Digits micro-model for accurate and secure transactions
Chirag Chhablani, Nikhita Sharma, Jordan Hosier, Vijay K. Gurbani
TL;DR
This work introduces domain-specific, lightweight micro-models for accurate multi-digit number recognition in financial-domain ASR, prioritizing privacy and low resource usage. It curates a 14,000-utterance dataset combining Timers and Such, LibriSpeech, and Aurora, with a vocabulary tailored to five-digit numbers and pronunciation variants, and labels digit sequences via Whisper-derived timestamps.
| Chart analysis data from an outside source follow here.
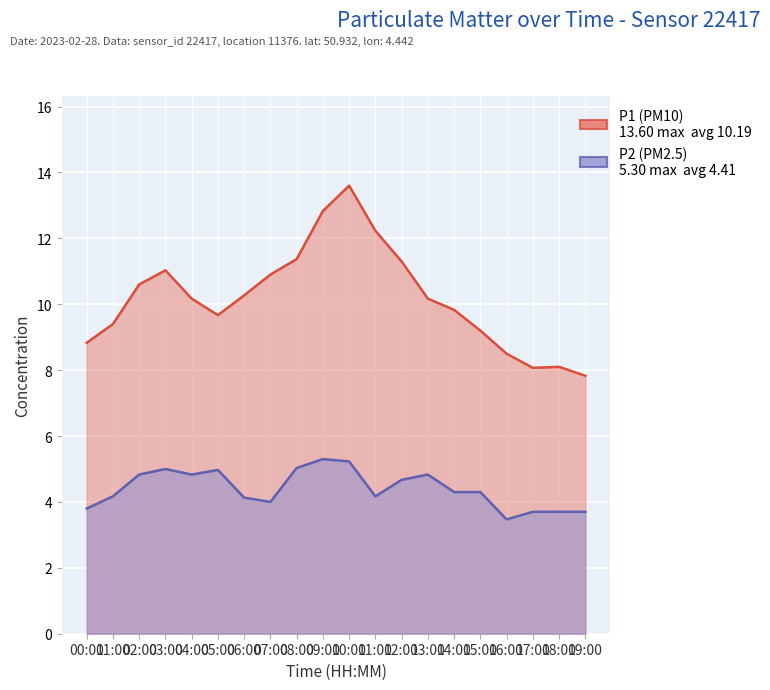

What is the difference between the maximum and minimum values in the P1 series?

5.8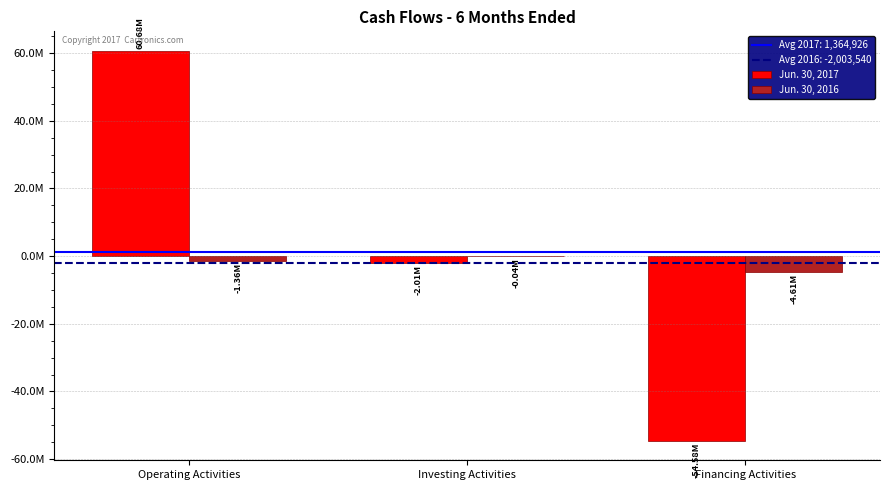

Which series has the largest total across all categories?

Jun. 30, 2017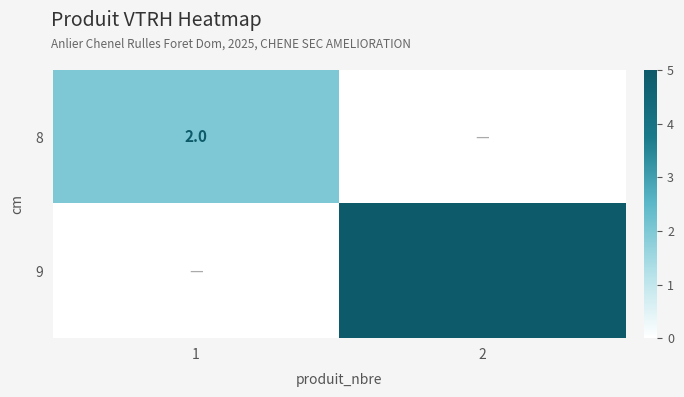

The value of 9 at 2 is 5. True or false?

True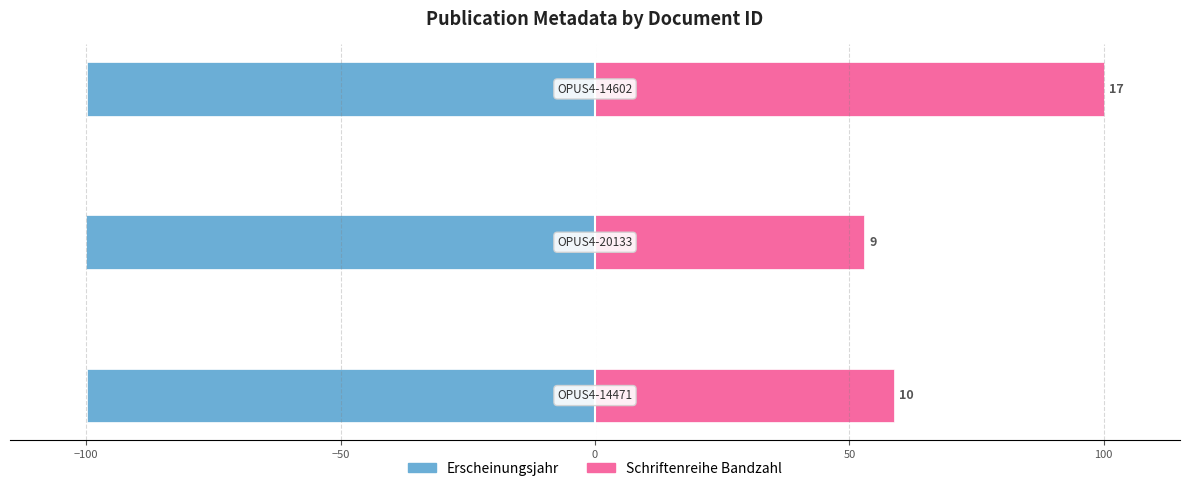

Are the bars horizontal?

Yes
Two Kaldi-based micro-models (dense and light) are trained, achieving state-of-the-art-like digit WER while using substantially less memory and training time than generic models such as Whisper or Google-STT, enabling on-premise deployment. The results demonstrate strong digit transcription performance with minimal latency and memory demands, highlighting the practicality and privacy advantages of domain-specific micro-models for sensitive financial applications.
Abstract
Automatic Speech Recognition (ASR) systems are used in the financial domain to enhance the caller experience by enabling natural language understanding and facilitating efficient and intuitive interactions. Increasing use of ASR systems requires that such systems exhibit very low error rates. The predominant ASR models to collect numeric data are large, general-purpose commercial models -- Google Speech-to-text (STT), or Amazon Transcribe -- or open source (OpenAI's Whisper). Such ASR models are trained on hundreds of thousands of hours of audio data and require considerable resources to run. Despite recent progress large speech recognition models, we highlight the potential of smaller, specialized "micro" models. Such light models can be trained perform well on number recognition specific tasks, competing with general models like Whisper or Google STT while using less than 80 minutes of training time and occupying at least an order of less memory resources. Also, unlike larger speech recognition models, micro-models are trained on carefully selected and curated datasets, which makes them highly accurate, agile, and easy to retrain, while using low compute resources. We present our work on creating micro models for multi-digit number recognition that handle diverse speaking styles reflecting real-world pronunciation patterns. Our work contributes to domain-specific ASR models, improving digit recognition accuracy, and privacy of data. An added advantage, their low resource consumption allows them to be hosted on-premise, keeping private data local instead uploading to an external cloud. Our results indicate that our micro-model makes less errors than the best-of-breed commercial or open-source ASRs in recognizing digits (1.8% error rate of our best micro-model versus 5.8% error rate of Whisper), and has a low memory footprint (0.66 GB VRAM for our model versus 11 GB VRAM for Whisper).